_Exercise description_. Give the count of lines in the data that include "Revenant", with no other words.

_Records supplied_.
|---|

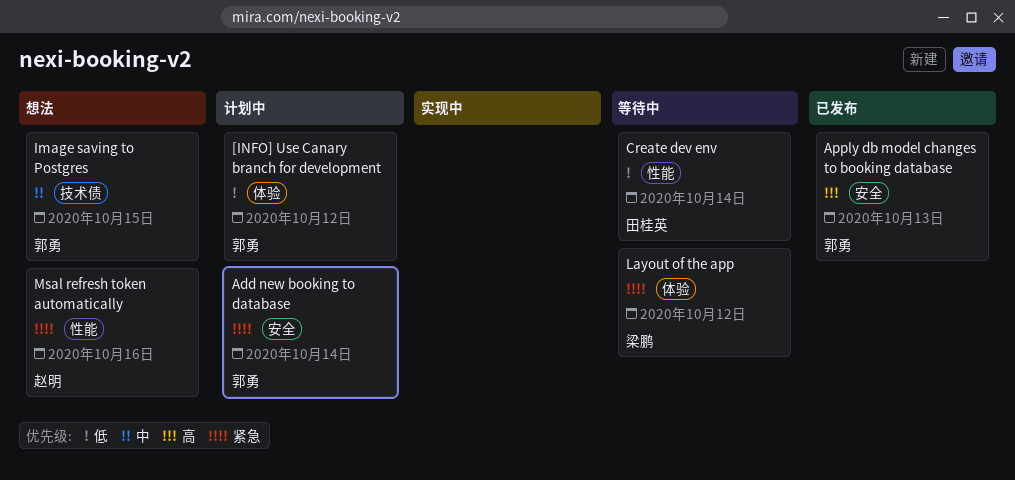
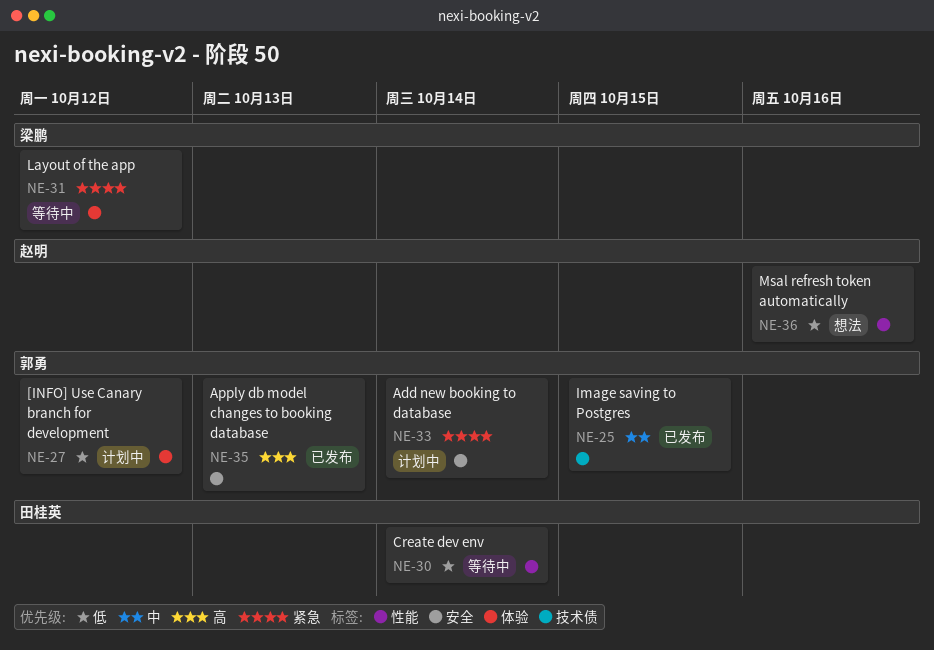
Image saving to Postgres, status: 想法 -> 已发布
Msal refresh token automatically, priority: 紧急 -> 低

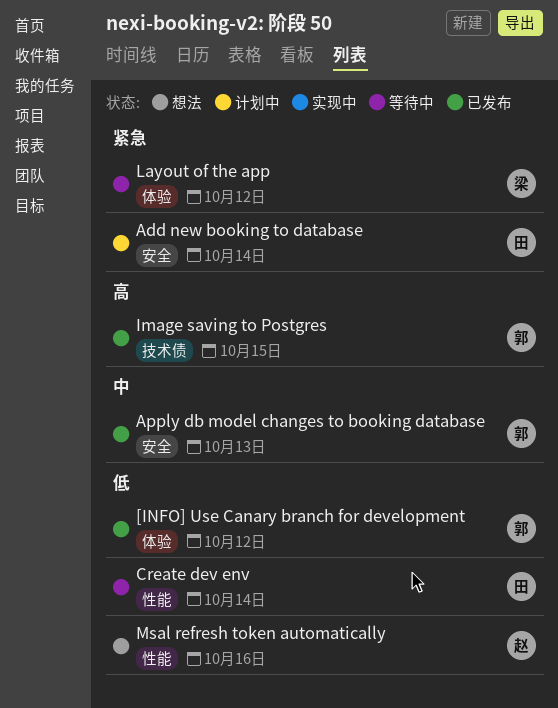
[INFO] Use Canary branch for development, status: 计划中 -> 已发布
Add new booking to database, owner: 郭勇 -> 田桂英
Apply db model changes to booking database, priority: 高 -> 中
Image saving to Postgres, priority: 中 -> 高

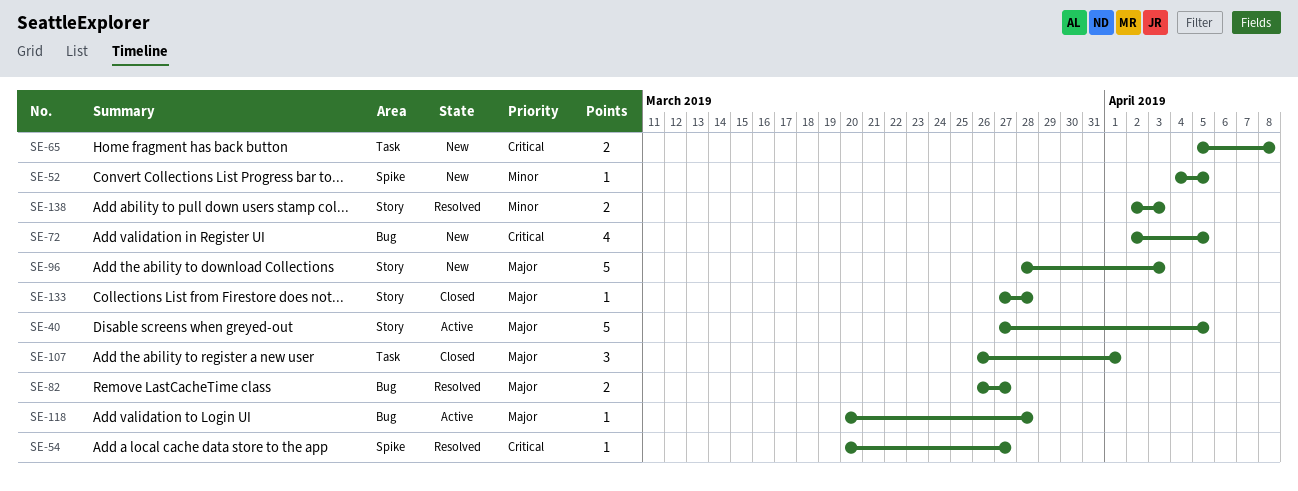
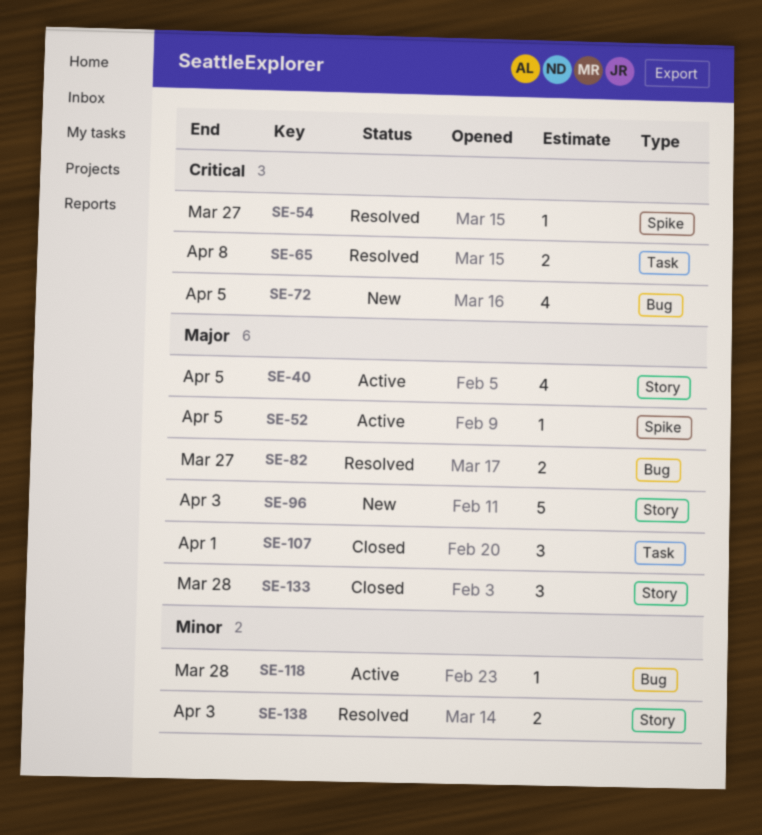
SE-40, estimate: 5 -> 4
SE-52, status: New -> Active
SE-52, priority: Minor -> Major
SE-65, status: New -> Resolved
SE-118, priority: Major -> Minor
SE-133, estimate: 1 -> 3

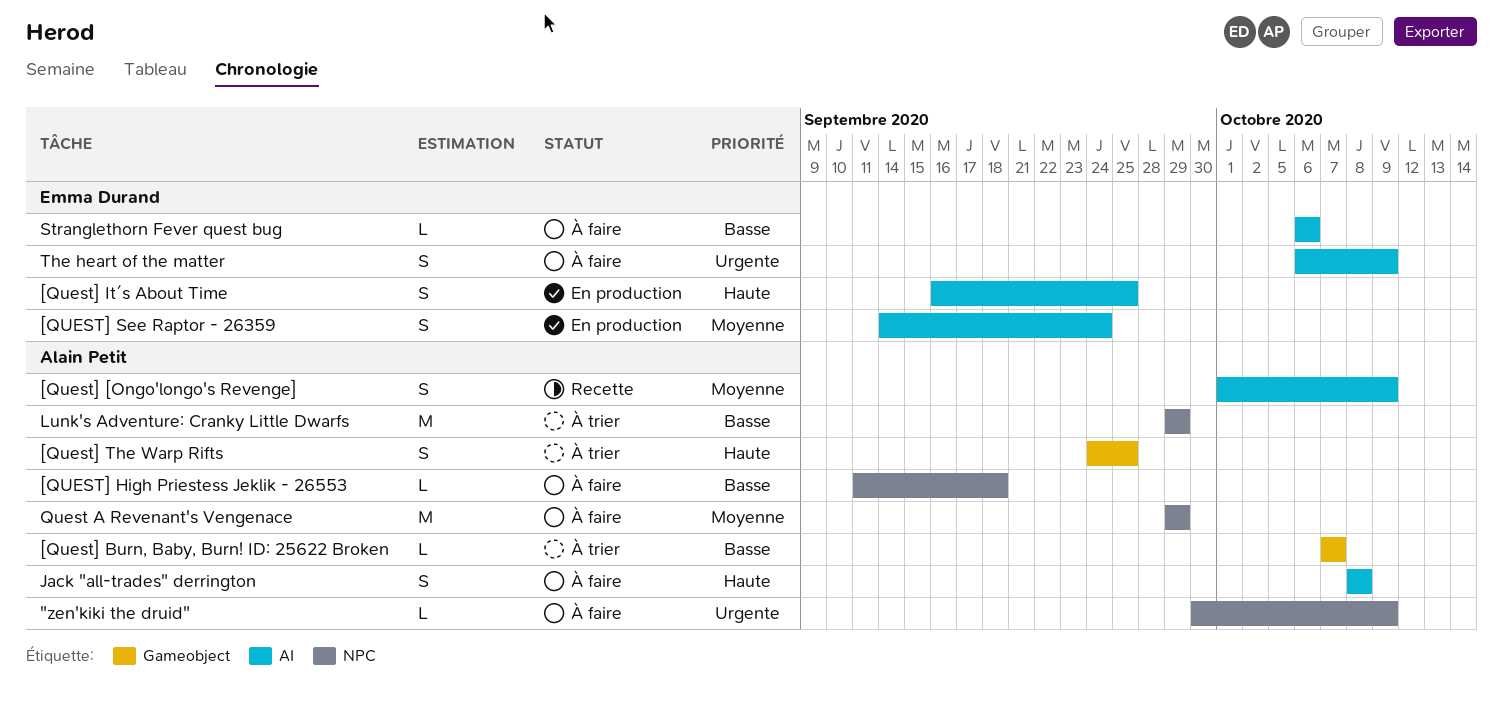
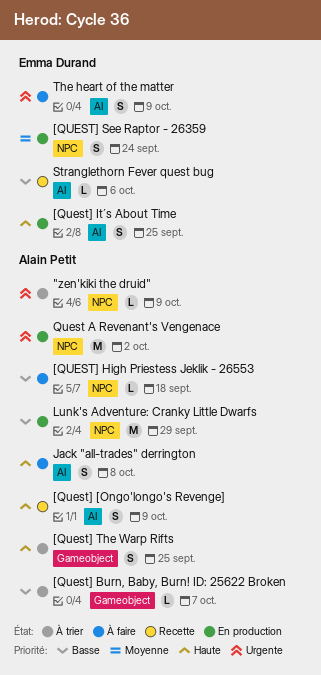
"zen'kiki the druid", status: À faire -> À trier
[Quest] [Ongo'longo's Revenge], priority: Moyenne -> Haute
[QUEST] See Raptor - 26359, label: AI -> NPC
Lunk's Adventure: Cranky Little Dwarfs, status: À trier -> En production
Quest A Revenant's Vengenace, status: À faire -> En production
Quest A Revenant's Vengenace, priority: Moyenne -> Urgente
Quest A Revenant's Vengenace, due: Sep 29 -> Oct 2
Stranglethorn Fever quest bug, status: À faire -> Recette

|---|

_Answer_. 3